_Written task 1:_
Return a verbatim passage from the page on generating random numbers below, beginning at the words "Better Still" and stopping after the words "10. Very easy!".

_Page extract:_
>>>

Computers are known to be precise and — usually — repeatable. That’s why it is so hard to get something that seems random out of them. Yet random things are great for games, encryption, and multimedia. Who wants the same order of a playlist or slide show every time?
It is very hard to get truly random numbers, but for a lot of cases, it isn’t that important. Even better, if you programming or using a scripting language, there are lots of things that you can use to get some degree of randomness that is sufficient for many purposes.
The Root of Random
In your device directory are two quasi-files you might not have noticed before. The /dev/random
and /dev/urandom
files will output as many random bytes as you might want to read. Why are there two? The kernel grabs noisy data from different places. For example, it might read crypto hardware or measure time intervals between disk accesses. These numbers are not easy to predict and can make a good source of difficult to guess numbers. However, for a certain number of random bits you need a certain amount of random noise. The /dev/random
device file fills with these environmental random bits, and if it needs more random measurements to complete the request, it will block until it gets them. The /dev/urandom
file, on the other hand, will provide an “unlimited” number of bytes; it works by periodically re-seeding a pseudo-random number generator with environmental randomness.
If you program in any normal language, it is easy to just open either of these files and read the number of bytes you want. In normal shell scripting, it is easy, too. For example:
head -c 3 /dev/random | od -t x1 -A none
This command will give you three hex bytes. If you prefer, you could change the x1
to get decimal numbers or anything else you want.
Better Shell
Of course, the Shell knows you want to do this. Bash keeps $RANDOM
updated and you can read from it if you prefer:
for i in {1..5} do echo $RANDOM done
This will give you five random numbers each time.
Better Still
This is easy, but we can still do better. After all, suppose you have a bunch of sayings in a file, one per line. Even with a random number, you’d need to skip the lines and worry about how many lines are in the file total. There’s a better way: the shuf
command.
This command seems simple at first but is actually quite powerful. The bare command reads a file, or standard input, and permutes it based on a random number. There are options to feed it your own source of random numbers if you care.
Sometimes you don’t want all the items in the file. For example, picking a single quote from a file, you might just want the next random song. The -n
option limits the output to the first line or lines. If you want to shuffle numbers, you can use the -i
option. For example:
shuf -n 1 -i1-10
This command will give you a single random number between 1 and 10. Very easy!
Back to the picking a random quote from a file, that’s as easy as:
shuf -n1 input_file.txt
Combined with a list of files, this can pick random files easily, too:
ls *.mp3 | shuf -n 1
When to Choose Which
Note the shuf
command is part of the GNU Core Utilities, so some machines won’t have it. In BSD, the jot
command is somewhat similar. For a more portable script, it would probably be wise to check that shuf
exists, maybe look for jot
, and if you find neither, try to see if $RANDOM
changes. You could process the raw number with awk
. Absent that, you could check for /dev/urandom
and /dev/random,
which would also require some processing.

<<<

_Written task 2:_
Select every line of the records below that contains the string "alphaTex", and copy each one unchanged.

_Records to use:_
>>>

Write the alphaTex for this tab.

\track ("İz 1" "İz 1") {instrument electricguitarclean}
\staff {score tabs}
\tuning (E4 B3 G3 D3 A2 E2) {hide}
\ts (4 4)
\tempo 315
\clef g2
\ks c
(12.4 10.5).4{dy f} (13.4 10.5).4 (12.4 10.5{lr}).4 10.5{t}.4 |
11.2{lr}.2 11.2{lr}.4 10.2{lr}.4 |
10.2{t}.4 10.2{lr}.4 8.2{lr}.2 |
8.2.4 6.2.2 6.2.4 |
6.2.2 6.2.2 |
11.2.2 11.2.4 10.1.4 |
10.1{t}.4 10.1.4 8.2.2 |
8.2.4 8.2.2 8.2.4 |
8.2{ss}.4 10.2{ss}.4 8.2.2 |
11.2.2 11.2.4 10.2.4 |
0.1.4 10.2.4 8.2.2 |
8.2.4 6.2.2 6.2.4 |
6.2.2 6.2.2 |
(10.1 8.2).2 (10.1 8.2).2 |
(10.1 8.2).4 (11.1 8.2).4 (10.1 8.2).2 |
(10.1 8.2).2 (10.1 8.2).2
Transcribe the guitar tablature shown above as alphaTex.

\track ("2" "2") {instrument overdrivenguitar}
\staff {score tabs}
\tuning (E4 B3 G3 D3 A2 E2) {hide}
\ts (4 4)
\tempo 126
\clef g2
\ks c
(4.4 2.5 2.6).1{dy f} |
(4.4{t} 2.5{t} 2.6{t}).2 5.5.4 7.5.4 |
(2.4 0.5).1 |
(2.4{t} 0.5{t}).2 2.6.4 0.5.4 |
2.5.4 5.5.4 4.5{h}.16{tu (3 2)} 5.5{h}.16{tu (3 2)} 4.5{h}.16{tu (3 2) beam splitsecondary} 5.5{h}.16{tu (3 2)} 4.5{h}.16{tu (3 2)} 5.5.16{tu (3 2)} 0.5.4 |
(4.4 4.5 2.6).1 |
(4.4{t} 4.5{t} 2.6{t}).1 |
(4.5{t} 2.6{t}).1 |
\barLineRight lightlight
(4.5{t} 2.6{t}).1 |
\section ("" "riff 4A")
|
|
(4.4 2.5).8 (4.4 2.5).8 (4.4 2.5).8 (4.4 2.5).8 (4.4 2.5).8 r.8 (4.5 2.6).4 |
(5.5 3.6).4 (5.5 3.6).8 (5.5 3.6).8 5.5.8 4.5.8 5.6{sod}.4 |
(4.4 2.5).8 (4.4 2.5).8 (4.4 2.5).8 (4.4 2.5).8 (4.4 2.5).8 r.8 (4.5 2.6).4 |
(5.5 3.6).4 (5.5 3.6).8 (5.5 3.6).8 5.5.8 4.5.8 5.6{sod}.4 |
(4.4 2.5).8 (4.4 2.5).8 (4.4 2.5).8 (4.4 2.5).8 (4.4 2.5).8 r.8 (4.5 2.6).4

<<<

_Correct response 1:_
Better Still
This is easy, but we can still do better. After all, suppose you have a bunch of sayings in a file, one per line. Even with a random number, you’d need to skip the lines and worry about how many lines are in the file total. There’s a better way: the shuf
command.
This command seems simple at first but is actually quite powerful. The bare command reads a file, or standard input, and permutes it based on a random number. There are options to feed it your own source of random numbers if you care.
Sometimes you don’t want all the items in the file. For example, picking a single quote from a file, you might just want the next random song. The -n
option limits the output to the first line or lines. If you want to shuffle numbers, you can use the -i
option. For example:
shuf -n 1 -i1-10
This command will give you a single random number between 1 and 10. Very easy!

_Correct response 2:_
Write the alphaTex for this tab.
Transcribe the guitar tablature shown above as alphaTex.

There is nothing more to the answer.